Give back every record word for word, but keep the pictures out.
*** Opening DATASET RECORDS ***
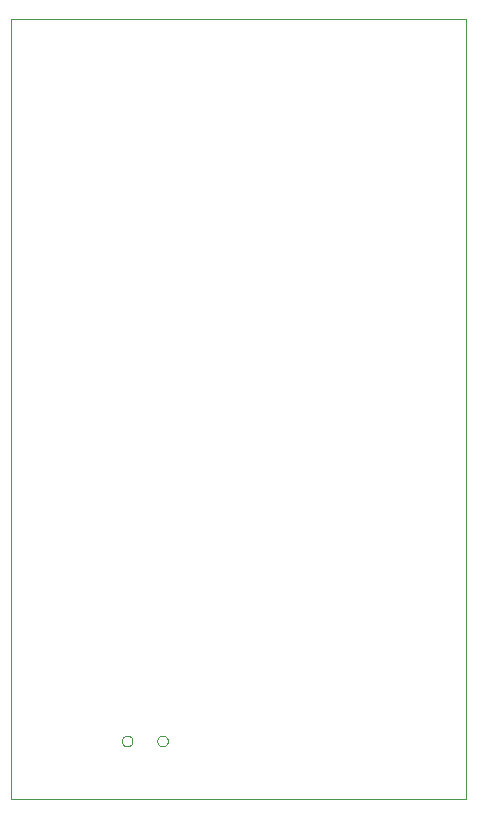
<source format=gko>
G75*
G70*
%OFA0B0*%
%FSLAX24Y24*%
%IPPOS*%
%LPD*%
%AMOC8*
5,1,8,0,0,1.08239X$1,22.5*
%
%ADD10C,0.0000*%
D10*
X006284Y003757D02*
X006284Y029741D01*
X021442Y029741D01*
X021442Y003757D01*
X006284Y003757D01*
X009966Y005674D02*
X009968Y005700D01*
X009974Y005726D01*
X009984Y005751D01*
X009997Y005774D01*
X010013Y005794D01*
X010033Y005812D01*
X010055Y005827D01*
X010078Y005839D01*
X010104Y005847D01*
X010130Y005851D01*
X010156Y005851D01*
X010182Y005847D01*
X010208Y005839D01*
X010232Y005827D01*
X010253Y005812D01*
X010273Y005794D01*
X010289Y005774D01*
X010302Y005751D01*
X010312Y005726D01*
X010318Y005700D01*
X010320Y005674D01*
X010318Y005648D01*
X010312Y005622D01*
X010302Y005597D01*
X010289Y005574D01*
X010273Y005554D01*
X010253Y005536D01*
X010231Y005521D01*
X010208Y005509D01*
X010182Y005501D01*
X010156Y005497D01*
X010130Y005497D01*
X010104Y005501D01*
X010078Y005509D01*
X010054Y005521D01*
X010033Y005536D01*
X010013Y005554D01*
X009997Y005574D01*
X009984Y005597D01*
X009974Y005622D01*
X009968Y005648D01*
X009966Y005674D01*
X011147Y005674D02*
X011149Y005700D01*
X011155Y005726D01*
X011165Y005751D01*
X011178Y005774D01*
X011194Y005794D01*
X011214Y005812D01*
X011236Y005827D01*
X011259Y005839D01*
X011285Y005847D01*
X011311Y005851D01*
X011337Y005851D01*
X011363Y005847D01*
X011389Y005839D01*
X011413Y005827D01*
X011434Y005812D01*
X011454Y005794D01*
X011470Y005774D01*
X011483Y005751D01*
X011493Y005726D01*
X011499Y005700D01*
X011501Y005674D01*
X011499Y005648D01*
X011493Y005622D01*
X011483Y005597D01*
X011470Y005574D01*
X011454Y005554D01*
X011434Y005536D01*
X011412Y005521D01*
X011389Y005509D01*
X011363Y005501D01*
X011337Y005497D01*
X011311Y005497D01*
X011285Y005501D01*
X011259Y005509D01*
X011235Y005521D01*
X011214Y005536D01*
X011194Y005554D01*
X011178Y005574D01*
X011165Y005597D01*
X011155Y005622D01*
X011149Y005648D01*
X011147Y005674D01*
M02*

</source>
*** Closing DATASET RECORDS ***
## TASK OUTPUT
<source format=gko>
G75*
G70*
%OFA0B0*%
%FSLAX24Y24*%
%IPPOS*%
%LPD*%
%AMOC8*
5,1,8,0,0,1.08239X$1,22.5*
%
%ADD10C,0.0000*%
D10*
X006284Y003757D02*
X006284Y029741D01*
X021442Y029741D01*
X021442Y003757D01*
X006284Y003757D01*
X009966Y005674D02*
X009968Y005700D01*
X009974Y005726D01*
X009984Y005751D01*
X009997Y005774D01*
X010013Y005794D01*
X010033Y005812D01*
X010055Y005827D01*
X010078Y005839D01*
X010104Y005847D01*
X010130Y005851D01*
X010156Y005851D01*
X010182Y005847D01*
X010208Y005839D01*
X010232Y005827D01*
X010253Y005812D01*
X010273Y005794D01*
X010289Y005774D01*
X010302Y005751D01*
X010312Y005726D01*
X010318Y005700D01*
X010320Y005674D01*
X010318Y005648D01*
X010312Y005622D01*
X010302Y005597D01*
X010289Y005574D01*
X010273Y005554D01*
X010253Y005536D01*
X010231Y005521D01*
X010208Y005509D01*
X010182Y005501D01*
X010156Y005497D01*
X010130Y005497D01*
X010104Y005501D01*
X010078Y005509D01*
X010054Y005521D01*
X010033Y005536D01*
X010013Y005554D01*
X009997Y005574D01*
X009984Y005597D01*
X009974Y005622D01*
X009968Y005648D01*
X009966Y005674D01*
X011147Y005674D02*
X011149Y005700D01*
X011155Y005726D01*
X011165Y005751D01*
X011178Y005774D01*
X011194Y005794D01*
X011214Y005812D01*
X011236Y005827D01*
X011259Y005839D01*
X011285Y005847D01*
X011311Y005851D01*
X011337Y005851D01*
X011363Y005847D01*
X011389Y005839D01*
X011413Y005827D01*
X011434Y005812D01*
X011454Y005794D01*
X011470Y005774D01*
X011483Y005751D01*
X011493Y005726D01*
X011499Y005700D01*
X011501Y005674D01*
X011499Y005648D01*
X011493Y005622D01*
X011483Y005597D01*
X011470Y005574D01*
X011454Y005554D01*
X011434Y005536D01*
X011412Y005521D01*
X011389Y005509D01*
X011363Y005501D01*
X011337Y005497D01*
X011311Y005497D01*
X011285Y005501D01*
X011259Y005509D01*
X011235Y005521D01*
X011214Y005536D01*
X011194Y005554D01*
X011178Y005574D01*
X011165Y005597D01*
X011155Y005622D01*
X011149Y005648D01*
X011147Y005674D01*
M02*

</source>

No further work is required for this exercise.